• EXTRAIT DU TEXTE:
-=-=-=-=-

Le Britanno-Colombien met d’ailleurs en garde les Québécois. « Si vous dites oui à Énergie Est et que ce pipeline est construit, c’est précisément pour que cette industrie puisse continuer de croître. C’est ce que vous allez cautionner. Il faut y réfléchir avant de prendre une décision », laisse tomber le photographe de réputation internationale dont le travail est présentement exposé à la Maison du développement durable, à Montréal.

Production d’or noir

Le secteur des sables bitumineux a effectivement plus que jamais besoin que de nouveaux pipelines soient construits. « Les entreprises ont déjà un manque de capacité de transport. Donc, sans projet de pipeline, elles ne pourront pas composer avec la croissance de la production. Il risque d’y avoir un blocage », explique Jean-Thomas Bernard, professeur au département de science économique de l’Université d’Ottawa.

Selon les données de l’Association canadienne des producteurs pétroliers, la production d’or noir au pays atteignait 3,7 millions de barils par jour en 2014 (deux fois la consommation du pays), dont 2,2 millions provenant des sables bitumineux. Si les projets de développement de nouveaux gisements sont au rendez-vous, ce secteur de l’industrie devrait extraire quotidiennement 3,5 millions de barils en 2025, puis 4 millions en 2030. Bref, la production des sables bitumineux devrait doubler d’ici 15 ans.

-=-=-=-=-

• RENSEIGNEMENTS:
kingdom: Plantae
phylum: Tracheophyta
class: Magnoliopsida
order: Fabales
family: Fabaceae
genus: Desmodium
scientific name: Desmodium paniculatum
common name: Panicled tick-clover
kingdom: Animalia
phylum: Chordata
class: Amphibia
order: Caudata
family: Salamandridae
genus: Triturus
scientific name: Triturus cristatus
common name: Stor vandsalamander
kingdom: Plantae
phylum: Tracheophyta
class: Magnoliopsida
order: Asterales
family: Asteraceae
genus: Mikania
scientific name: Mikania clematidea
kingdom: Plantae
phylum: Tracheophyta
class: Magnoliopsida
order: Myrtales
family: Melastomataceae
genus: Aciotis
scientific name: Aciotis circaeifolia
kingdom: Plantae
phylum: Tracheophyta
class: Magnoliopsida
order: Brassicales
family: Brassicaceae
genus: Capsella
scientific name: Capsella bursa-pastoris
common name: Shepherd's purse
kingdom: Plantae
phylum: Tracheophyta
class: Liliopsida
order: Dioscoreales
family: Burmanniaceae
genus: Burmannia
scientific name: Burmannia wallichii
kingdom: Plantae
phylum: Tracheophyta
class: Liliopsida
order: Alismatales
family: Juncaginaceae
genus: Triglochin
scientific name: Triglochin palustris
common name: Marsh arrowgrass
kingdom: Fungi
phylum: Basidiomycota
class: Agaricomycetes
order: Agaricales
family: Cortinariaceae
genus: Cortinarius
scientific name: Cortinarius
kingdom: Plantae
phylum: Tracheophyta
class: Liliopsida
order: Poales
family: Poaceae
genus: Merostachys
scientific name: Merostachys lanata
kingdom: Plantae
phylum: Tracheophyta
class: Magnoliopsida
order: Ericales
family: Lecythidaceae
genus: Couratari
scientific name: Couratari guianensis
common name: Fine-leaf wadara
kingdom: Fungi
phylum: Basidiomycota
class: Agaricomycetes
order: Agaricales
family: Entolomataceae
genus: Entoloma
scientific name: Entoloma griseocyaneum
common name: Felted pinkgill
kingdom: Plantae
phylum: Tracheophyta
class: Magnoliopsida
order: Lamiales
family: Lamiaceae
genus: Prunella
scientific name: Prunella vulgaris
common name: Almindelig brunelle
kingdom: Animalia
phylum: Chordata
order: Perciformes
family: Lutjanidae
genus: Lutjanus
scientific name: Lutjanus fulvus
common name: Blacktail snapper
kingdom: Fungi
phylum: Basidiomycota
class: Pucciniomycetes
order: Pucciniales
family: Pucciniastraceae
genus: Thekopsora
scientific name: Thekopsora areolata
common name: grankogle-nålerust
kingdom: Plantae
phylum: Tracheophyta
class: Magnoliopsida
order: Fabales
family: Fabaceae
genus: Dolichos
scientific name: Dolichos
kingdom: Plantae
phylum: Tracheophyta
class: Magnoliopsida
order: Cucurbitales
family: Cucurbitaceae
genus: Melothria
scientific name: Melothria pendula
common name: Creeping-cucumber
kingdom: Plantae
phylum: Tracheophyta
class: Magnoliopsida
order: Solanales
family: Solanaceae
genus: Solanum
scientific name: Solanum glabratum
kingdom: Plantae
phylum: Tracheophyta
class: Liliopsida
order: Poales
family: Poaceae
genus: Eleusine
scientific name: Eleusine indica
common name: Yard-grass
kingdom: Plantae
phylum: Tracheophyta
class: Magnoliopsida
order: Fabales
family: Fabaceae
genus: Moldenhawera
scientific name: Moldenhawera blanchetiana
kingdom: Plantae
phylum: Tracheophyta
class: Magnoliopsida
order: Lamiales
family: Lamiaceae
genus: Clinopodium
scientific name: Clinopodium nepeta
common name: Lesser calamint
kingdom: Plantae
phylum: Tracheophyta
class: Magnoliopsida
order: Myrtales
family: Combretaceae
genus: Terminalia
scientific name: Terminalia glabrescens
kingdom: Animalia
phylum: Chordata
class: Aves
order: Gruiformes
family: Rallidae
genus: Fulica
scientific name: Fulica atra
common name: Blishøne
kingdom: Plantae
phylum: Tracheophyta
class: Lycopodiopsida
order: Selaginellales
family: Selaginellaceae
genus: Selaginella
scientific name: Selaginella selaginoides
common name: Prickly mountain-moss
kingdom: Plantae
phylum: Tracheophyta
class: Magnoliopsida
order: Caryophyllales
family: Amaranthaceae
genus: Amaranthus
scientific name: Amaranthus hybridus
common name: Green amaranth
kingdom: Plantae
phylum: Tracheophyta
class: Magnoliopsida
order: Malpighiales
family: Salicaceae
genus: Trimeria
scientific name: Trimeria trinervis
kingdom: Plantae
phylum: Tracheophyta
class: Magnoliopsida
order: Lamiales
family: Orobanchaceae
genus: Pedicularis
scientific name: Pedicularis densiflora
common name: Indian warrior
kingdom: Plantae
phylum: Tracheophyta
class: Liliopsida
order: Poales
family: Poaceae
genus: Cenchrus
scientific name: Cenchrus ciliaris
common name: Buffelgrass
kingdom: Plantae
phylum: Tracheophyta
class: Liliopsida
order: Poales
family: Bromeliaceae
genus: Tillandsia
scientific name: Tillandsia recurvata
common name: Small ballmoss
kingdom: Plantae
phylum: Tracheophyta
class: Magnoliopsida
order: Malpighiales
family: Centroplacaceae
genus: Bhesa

-=-=-=-=-

• TRAVAIL DEMANDÉ:
A - Réécrivez sous forme de liste le paragraphe de l'extrait sur les sables bitumineux qui commence par « Selon les données de l'Association canadienne ». Conservez-en les chiffres principaux.
B - Prolongez l'extrait sur les sables bitumineux à partir de sa dernière phrase.
Les entrées forment un matériel indépendant de l'extrait.

• CORRIGÉ DANS L'ORDRE:
A -
- Source : données de l'Association canadienne des producteurs pétroliers.
- En 2014, la production de pétrole au Canada atteignait 3,7 millions de barils par jour, soit deux fois la consommation du pays.
- La même année, 2,2 millions de barils par jour provenaient des sables bitumineux.
- Si les projets de nouveaux gisements se concrétisent, les sables bitumineux devraient fournir 3,5 millions de barils par jour en 2025, puis 4 millions en 2030.
- La production des sables bitumineux devrait donc doubler d'ici 15 ans.

B -
D’où un besoin accru de capacité de transport de ce brut vers les marchés. Et s’il a plusieurs fois été dit que les Canadiens, et surtout les Québécois, doivent choisir entre le transport de pétrole par pipeline ou par train, la réalité invalide cet argument.

En fait, à lui seul, le pipeline Énergie Est transporterait l’équivalent de 1570 wagons de pétrole chaque jour, selon TransCanada, soit l’équivalent de 22 convois comme celui qui a déraillé et explosé à Lac-Mégantic en 2013.

Il serait techniquement impossible de faire voyager autant de convois à travers le Québec, à moins de construire de nouvelles voies ferrées. Qui plus est, le transport par train est nettement plus coûteux que celui par pipeline.

Projets bloqués

 

La croissance de l’industrie passe donc par les projets de pipelines. Or, dans le contexte actuel, on pourrait dire que le projet Énergie Est de TransCanada est d’autant plus nécessaire qu’il constitue, pour le moment, l’unique planche de salut de l’industrie. « Énergie Est n’était pas leur première option, mais ce qu’on vise, c’est d’abord l’exportation », souligne M. Bernard. Il rappelle ainsi que les géants du secteur pétrolier comptaient beaucoup sur le projet Keystone XL, qui aurait permis de relier l’Alberta aux raffineries de la région de Houston, dans le sud des États-Unis. Mais le projet a été bloqué par le président Barack Obama.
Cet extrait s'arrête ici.